Photo by Kevin
Close to six million people visited the Lincoln Memorial in 2011, reported the National Park Service yesterday, leading all other local sites. Those visitors helped bring in $204 million to the local economy and created 2,075 jobs.
The information is included in a report by the park service assessing the impact of tourism at national parks and monuments throughout the country. All told, it says, national parks throughout the country received 278.9 million visitors in 2011, and those visitors spent close to $13 billion on everything from food, lodging and shopping in the communities around those parks and monuments. That spending helped created 251,600 jobs, says the report.

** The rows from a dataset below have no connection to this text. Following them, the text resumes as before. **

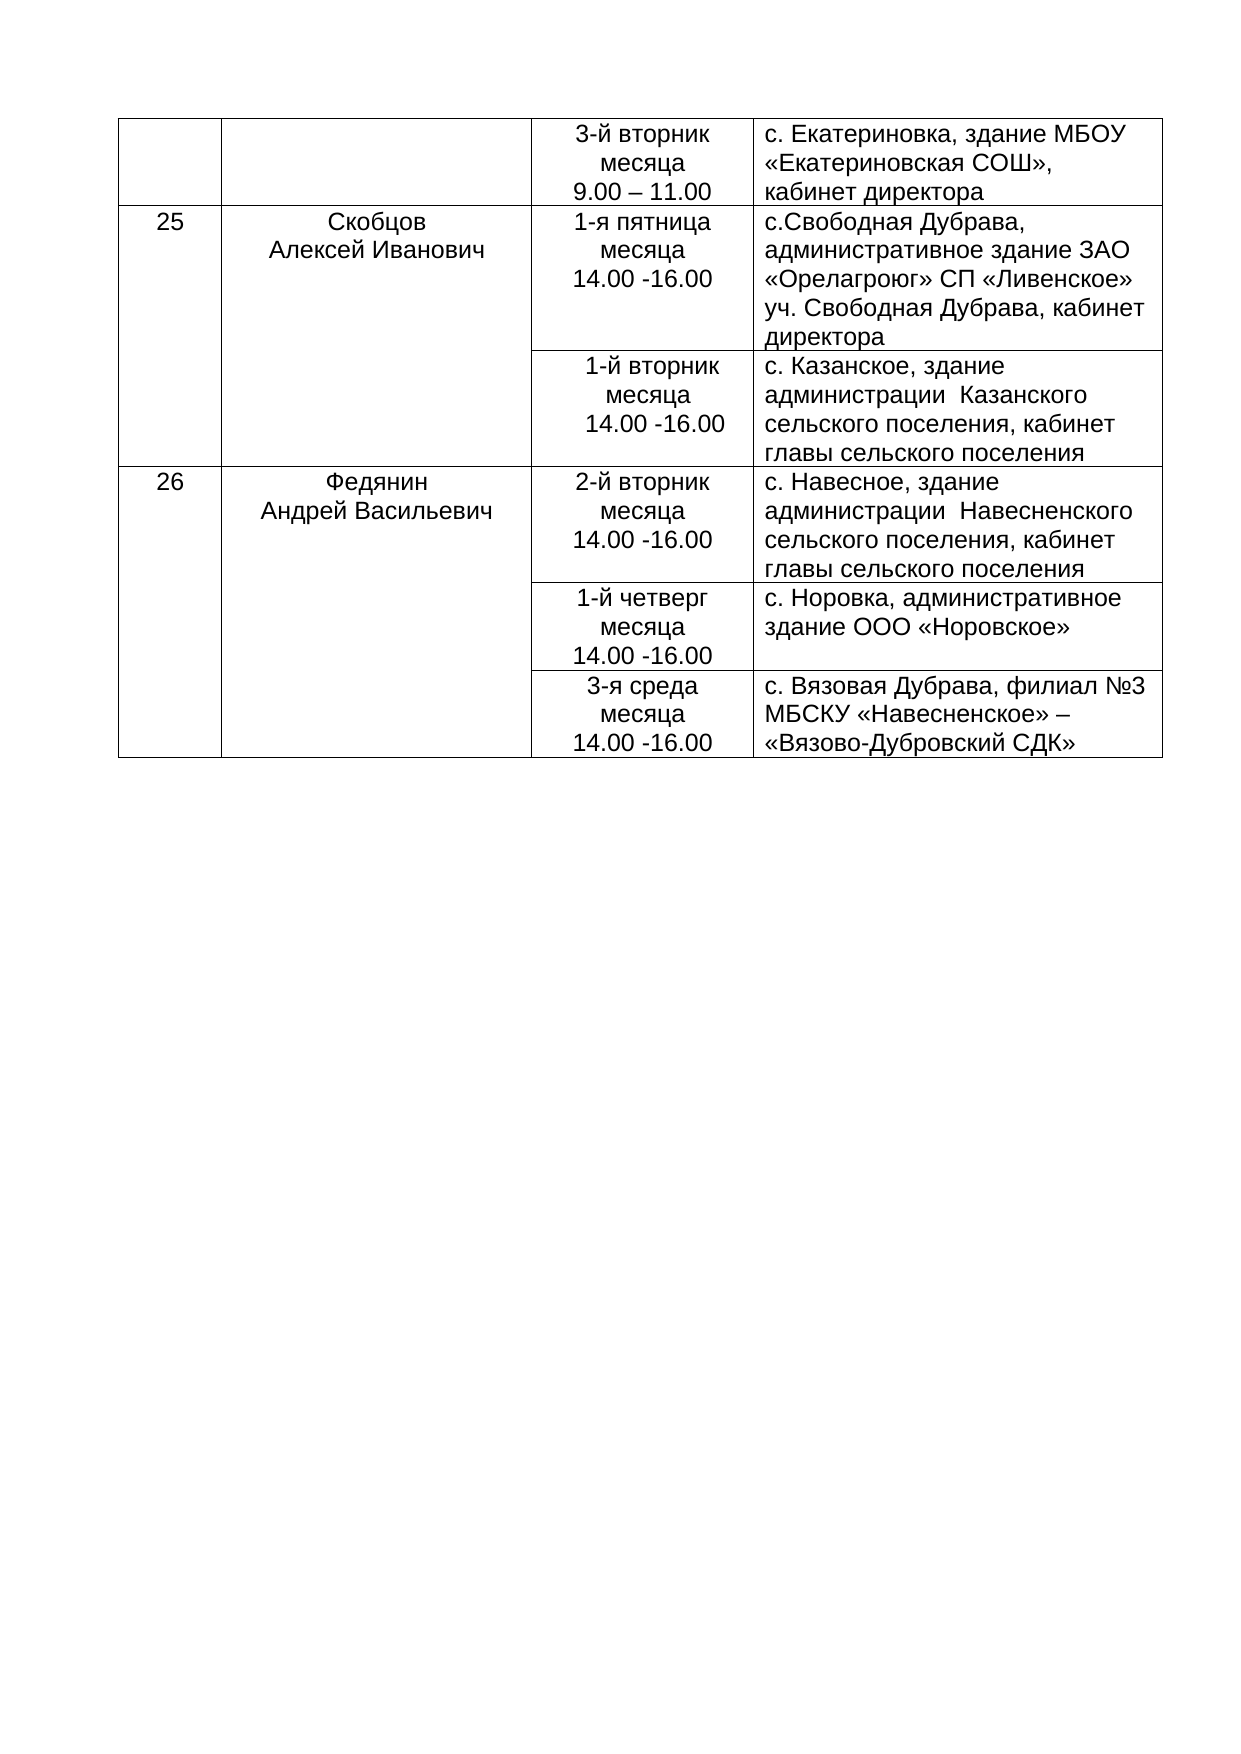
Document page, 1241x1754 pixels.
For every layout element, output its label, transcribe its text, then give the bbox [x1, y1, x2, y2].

table_cell с. Екатериновка, здание МБОУ «Екатериновская СОШ», кабинет директора [754, 119, 1162, 205]
table_cell 24 [119, 119, 221, 205]
table_cell с.Свободная Дубрава, административное здание ЗАО «Орелагроюг» СП «Ливенское» уч. Свободная Дубрава, кабинет директора [754, 206, 1162, 350]
table_cell 1-я пятница месяца 14.00 -16.00 [532, 206, 753, 350]
table_cell 1-й четверг месяца 14.00 -16.00 [532, 583, 753, 669]
table_cell с. Казанское, здание администрации Казанского сельского поселения, кабинет главы сельского поселения [754, 351, 1162, 466]
table_cell с. Вязовая Дубрава, филиал №3 МБСКУ «Навесненское» – «Вязово-Дубровский СДК» [754, 671, 1162, 757]
table_cell 3-я среда месяца 14.00 -16.00 [532, 671, 753, 757]
table_cell с. Норовка, административное здание ООО «Норовское» [754, 583, 1162, 669]
table_cell Скобцов Алексей Иванович [222, 206, 531, 466]
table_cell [222, 119, 531, 205]
table_cell 26 [119, 467, 221, 757]
table_cell 2-й вторник месяца 14.00 -16.00 [532, 467, 753, 582]
table_cell Федянин Андрей Васильевич [222, 467, 531, 757]
table_cell 25 [119, 206, 221, 466]
table_cell 1-й вторник месяца 14.00 -16.00 [532, 351, 753, 466]
table_cell 3-й вторник месяца 9.00 – 11.00 [532, 119, 753, 205]
table_cell с. Навесное, здание администрации Навесненского сельского поселения, кабинет главы сельского поселения [754, 467, 1162, 582]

In other local sites, the Vietnam Memorial got 4 million visitors in 2011, the World War II Memorial for 3.75 million, Rock Creek Park got 2 million, the Jefferson Memorial got 1.95 million, the Martin Luther King, Jr. Memorial got 1.5 million visitors, the White House got 570,000, and the Washington Monument got 430,000. All those visits contributed over $1 billion to the local economy and helped create close to 9,000 jobs.
The report is certainly well-timed: with sequestration set to hit in two days, national parks and monuments across the country are set to see cuts in funding. Under sequestration, the National Mall is slated for $1.6 million in budget cuts, second in the country only to Yellowstone National Park, which will see a $1.75 million decrease in funding.